Departure: | Martinsburg, WV |
Arrival: | Cleveland, OH |
Fastest route: | 9h 8min |
Distance: | 447km |
Cheapest route: | $50 |
Transfers: | 0 |
Train companies: | Amtrak |
One Passenger / One Trip
5:45pm
Martinsburg, WV
Martinsburg
2:53am
Cleveland, OH
Cleveland
9h 8min
Amtrak
Capitol Limited
$50
The Martinsburg - Cleveland route has approximately 1 frequencies and its minimum duration is around 9h 8min. It is important you book your ticket in advance to avoid running out, since $50 tickets tend to run out quickly.
The distance between Martinsburg and Cleveland is around 447 kilometers and bus companies that can help you in your journey are: Amtrak.

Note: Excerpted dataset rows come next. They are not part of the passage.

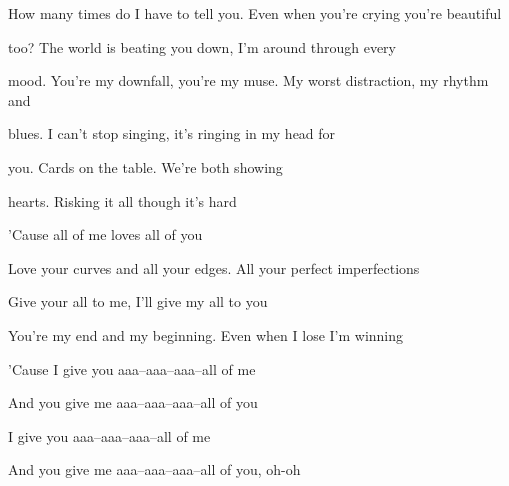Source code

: \begin{song}
\bigskip

 How many times do I have to tell you. Even when you're crying you're beautiful \par
{}too? The world is beating you down, I'm around through every \par
{}mood. You're my downfall, you're my muse. My worst distraction, my rhythm and  \par
{}blues. I can't stop singing, it's ringing in my head for \par

\bigskip

you. Cards on the table. We're both showing \par
{}hearts. Risking it all though it's hard \par

\bigskip

'Cause all of me loves all of you \par
Love your curves and all your edges. All your perfect imperfections \par
Give your all to me, I'll give my all to you \par
You're my end and my beginning. Even when I lose I'm winning \par
'Cause I give you aaa–aaa–aaa–all of me   \par
And you give me aaa–aaa–aaa–all of you  \par

\bigskip

I give you aaa–aaa–aaa–all of me   \par
And you give me aaa–aaa–aaa–all of you, oh-oh \par

\end{song}
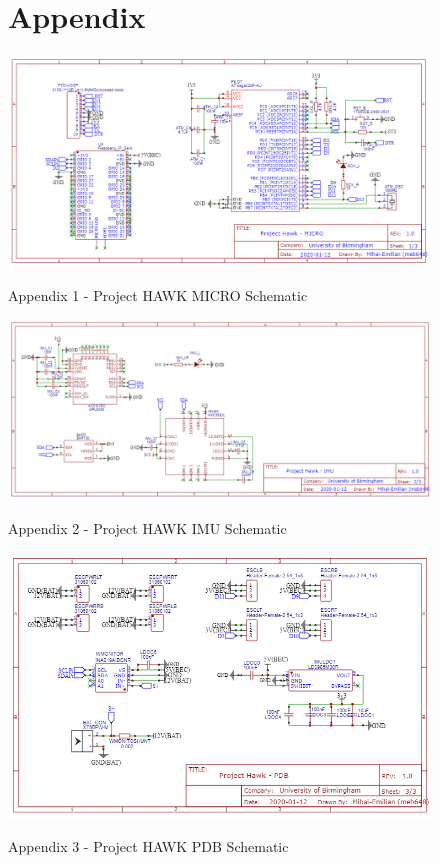 \documentclass{IEEEtran}
\begin{document}
\begin{figure}
\section*{Appendix}
\begin{center}\includegraphics[scale=.5]{MICRO.png}\end{center}
\begin{it}\begin{center}Appendix 1 - Project HAWK MICRO Schematic \end{center}\end{it}

\begin{center}\includegraphics[scale=.428]{IMU.png}\end{center}
\begin{it}\begin{center}Appendix 2  - Project HAWK IMU Schematic \end{center}\end{it}
\end{figure}
\clearpage
\begin{figure}
\begin{center}\includegraphics[scale=.65]{PDB.png}\end{center}
\begin{it}\begin{center}Appendix 3 - Project HAWK PDB Schematic \end{center}\end{it}
\end{figure}
\clearpage
\end{document}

The train journey may vary depending on the stops. The minimum duration is usually around 9h 8min to cover 447 kilometers.
According to our data, the cheapest ticket costs $50 and leaves Martinsburg. You will not have to do any transfers, the trip will go direct to Cleveland.
The last train leaves at 5:45pm from Martinsburg and arrives at 2:53am at Cleveland. It will take 9h 8min, its price is $50 and the number of changes will be 0.
Yes, there are direct train routes, their duration is usually around 9h 8min and the price is $50.